- Exercises to complete
1. In the mailing list post on programming languages on VMS, why did early Fortran avoid trouble with file naming conventions? Answer in one to three sentences.
2. Please copy out the records exactly, everything from the start of the records down to and including the line that contains "സമീപിക്കുകയായിരുന്നു". Leave the pictures out of your answer.

- Document extract
════════
[Info-vax] Programming languages on VMS
Bill Gunshannon
bill.gunshannon at gmail.com
Wed Jan 24 16:23:16 EST 2018
On 01/24/2018 03:43 PM, Arne Vajhøj wrote:
> On 1/24/2018 3:31 PM, Bill Gunshannon wrote:
>> But that doesn't change the fact that none of this is what Pascal
>> was intended for and except for people (like VMS and GNU) who tried
>> to implement as many of the non-standard extensions as they could
>> manage none of it was ever portable.
>
> Very few of the old languages are really portable.
They are very portable. I recently took a bunch of COBOL from an
IBM Mainframe text and the only changes needed were file naming
conventions. The rest compiled and ran just fine under GnuCOBOL.
My experience with Fortran has been similar. As long as the code
is "Standard" the languages are portable. But, too many vendors
used extensions as a differentiator or to make moving to another
platform more difficult in an attempt to lock people in.
>
> Pascal programs were not portable between VMS and Borland.
Neither of them was standard. Either Wirth or ISO. In the case of
Pascal extensions were added to make up for shortcomings. And the
shortcomings were due to using the language for things it was not
designed for.
>
> But many Fortran programs were not portable (like betwen VMS and IBM)
> either. Unless the vendor supported "VAX extensions", which IBM did
> not but many smaller vendors did.
VAX extensions aren't Fortran. Fortran is portable, once again, with
the exception of things like file naming conventions. But then, early
Fortran avoided this by not dealing with file names at all and having
the files connected with Fortran Units outside the language.
>
> Same with many C programs - C just provides the workaround that you can
> put in a gazillion #ifdef #endif blocks to handle the specific code.
#ifdef's are not about language features (although some may use it for
that) but about things like programming for different hardware options
within the same source file (ie. #ifdef VAX, #ifdef PDP11, #ifdef TRS80)
════════
(Dataset entries)
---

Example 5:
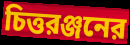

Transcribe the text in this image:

চিত্তরঞ্জনের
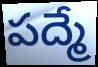
పద్మే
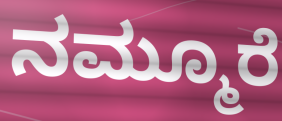
ನಮ್ಮೂರೆ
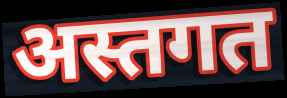
अस्तगत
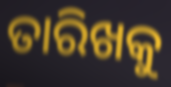
ତାରିଖକୁ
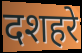
दशहरे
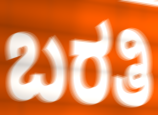
ಬರತಿ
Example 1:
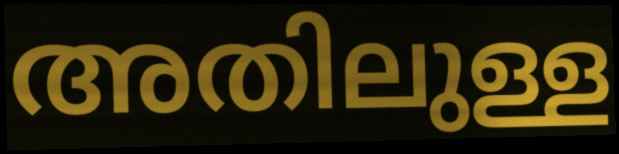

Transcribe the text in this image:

അതിലുള്ള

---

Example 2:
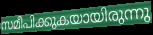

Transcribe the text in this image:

സമീപിക്കുകയായിരുന്നു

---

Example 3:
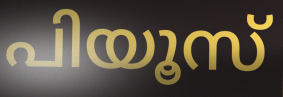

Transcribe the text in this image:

പിയൂസ്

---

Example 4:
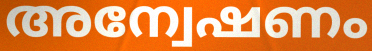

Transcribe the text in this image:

അന്വേഷണം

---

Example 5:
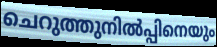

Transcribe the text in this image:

ചെറുത്തുനിൽപ്പിനെയും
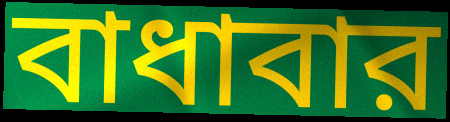
বাধাবার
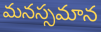
మనస్సమాన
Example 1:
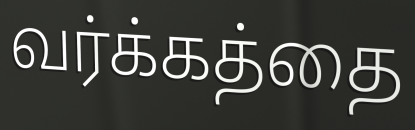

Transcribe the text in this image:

வர்க்கத்தை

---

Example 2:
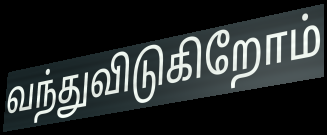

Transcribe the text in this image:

வந்துவிடுகிறோம்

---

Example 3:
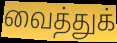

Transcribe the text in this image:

வைத்துக்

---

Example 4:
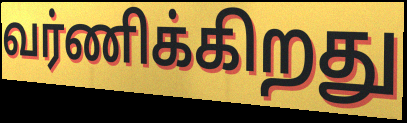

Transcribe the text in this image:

வர்ணிக்கிறது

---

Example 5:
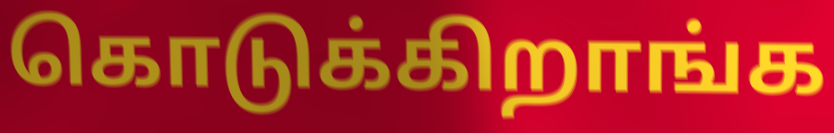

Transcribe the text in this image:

கொடுக்கிறாங்க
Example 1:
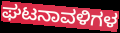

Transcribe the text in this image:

ಘಟನಾವಳಿಗಳ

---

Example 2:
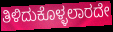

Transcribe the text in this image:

ತಿಳಿದುಕೊಳ್ಳಲಾರದೇ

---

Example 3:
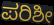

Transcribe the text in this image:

ಪರಿಶೀ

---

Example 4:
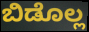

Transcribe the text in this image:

ಬಿಡೊಲ್ಲ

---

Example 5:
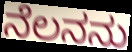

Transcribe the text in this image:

ನೆಲನನು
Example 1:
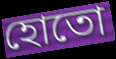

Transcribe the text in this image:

হোতো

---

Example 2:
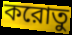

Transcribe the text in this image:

করোতু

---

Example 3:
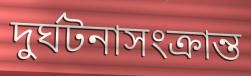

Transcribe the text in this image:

দুর্ঘটনাসংক্রান্ত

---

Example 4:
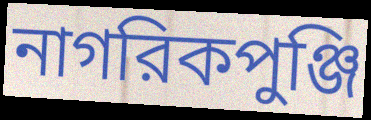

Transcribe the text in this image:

নাগরিকপুঞ্জি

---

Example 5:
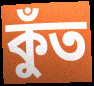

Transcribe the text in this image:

কুঁত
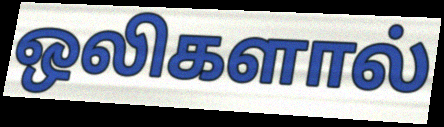
ஒலிகளால்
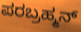
ಪರಬ್ರಹ್ಮನ್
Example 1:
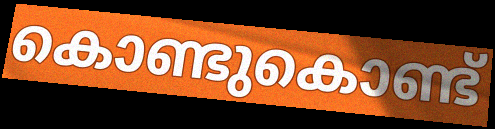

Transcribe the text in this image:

കൊണ്ടുകൊണ്ട്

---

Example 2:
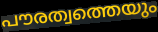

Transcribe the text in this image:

പൗരത്വത്തെയും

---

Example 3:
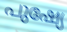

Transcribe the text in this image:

പുഷ്യേ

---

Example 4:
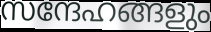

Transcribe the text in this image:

സന്ദേഹങ്ങളും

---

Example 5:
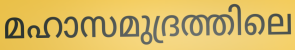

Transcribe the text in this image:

മഹാസമുദ്രത്തിലെ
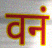
वनं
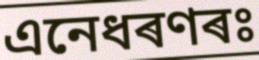
এনেধৰণৰঃ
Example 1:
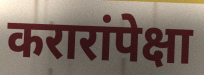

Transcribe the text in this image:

करारांपेक्षा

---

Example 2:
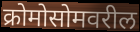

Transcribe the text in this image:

क्रोमोसोमवरील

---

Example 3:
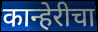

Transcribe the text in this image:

कान्हेरीचा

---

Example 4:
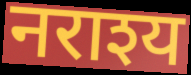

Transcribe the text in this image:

नराश्य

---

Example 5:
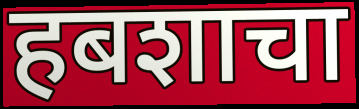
════════
- Exercise results
1. Early Fortran did not deal with file names at all. Instead, files were connected to Fortran Units outside the language.

2.
---

Example 5:

Transcribe the text in this image:

চিত্তরঞ্জনের
పద్మే
ನಮ್ಮೂರೆ
अस्तगत
ତାରିଖକୁ
दशहरे
ಬರತಿ
Example 1:

Transcribe the text in this image:

അതിലുള്ള

---

Example 2:

Transcribe the text in this image:

സമീപിക്കുകയായിരുന്നു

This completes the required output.